I remember the first time I met him. Laura and I were just starting out in our relationship and I came home with her for one of her (our) niece's birthday parties. There was chaos and a lot of new people, a situation that makes me shut down socially and emotionally, and every other way inside my heart. Woe is me, and all that. But there was a calm presence about him, and a gentleness you seldom find in giant men.
Over the years, he often joked that I was his sixth daughter. I believed him. He always made me feel like one of his. I never felt like an outsider, as so often happens with in-law relationships and, frankly, many others.
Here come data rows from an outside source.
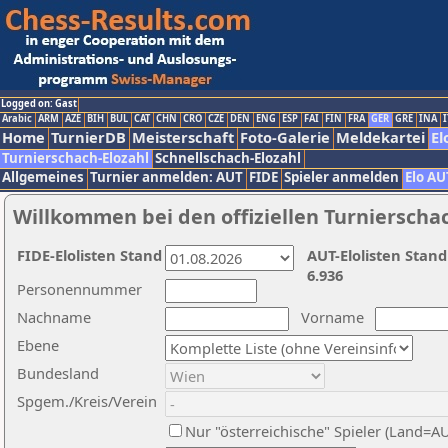
Logged on: Gast
Arabic
ARM
AZE
BIH
BUL
CAT
CHN
CRO
CZE
DEN
ENG
ESP
FAI
FIN
FRA
GER
GRE
INA
I
Home
TurnierDB
Meisterschaft
Foto-Galerie
Meldekartei
El
Turnierschach-Elozahl
Schnellschach-Elozahl
Allgemeines
Turnier anmelden: AUT
FIDE
Spieler anmelden
Elo AU
Willkommen bei den offiziellen Turnierscha
FIDE-Elolisten Stand
AUT-Elolisten Stand
6.936
Personennummer
Nachname
Vorname
Ebene
Bundesland
Spgem./Kreis/Verein
Nur "österreichische" Spieler (Land=A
And it wasn't just him. Laura's entire family personifies tolerance and acceptance. And kindness.
I loved him like a second father. And dammit, I'm tired of fathers dying.
|He came to my wedding.|
The death of a parent leaves an absence you can't fully grasp. It's everywhere and nowhere. Joan Didion, in "The Year of Magical Thinking" perfectly describes the indescribable:
"We have no way of knowing that the funeral itself will be anodyne, a kind of narcotic regression in which we are wrapped in the care of others and the gravity and meaning of the occasion. Nor can we know ahead of the fact (and here lies the heart of the difference between grief as we imagine it and grief as it is) the unending absence that follows, the void, the very opposite of meaning, the relentless succession of moments during which we will confront the experience of meaninglessness itself... A single person is missing for you, and the whole world is empty.”
Here's the thing about Didion: she is able to meticulously articulate the ineffable and she does so in such a precise, raw and genuine way that you are left with your heart in the curve of her words.
We are on the same page. Our grief flows and crashes through the same unpredictable waves.
But Didion doesn't talk about what comes before. About the dread of waiting for death to finally arrive, only to destroy your present, past and future. Once you know that the inevitable is impending, your life becomes tinged with anxiety and foreboding. You start living in a dark shadow, a fog, a sort of purgatory where joy and contentment can scarcely penetrate.
I feel like I've been living in this shadow for seven years now. Waiting for one parent after another to leave me. My heart is tired. The waves keep crashing and sweeping me off balance. I've survived the tsunami and I'm ready for still waters. I'm ready for the light to shine again, free from the veil of sorrow.
Granted, we've been lucky in the grand scheme. We have healthy children and haven't had to deal with any untimely, unexpected deaths (knock on wood, knock on all the wood you can see. Even if it's plastic that looks like wood, KNOCK ON IT). There's a lot of happiness and joy and love in my life. It's time for me to embrace it fully, to let the light in. And rumor has it that light travels pretty damn fast so bring it on.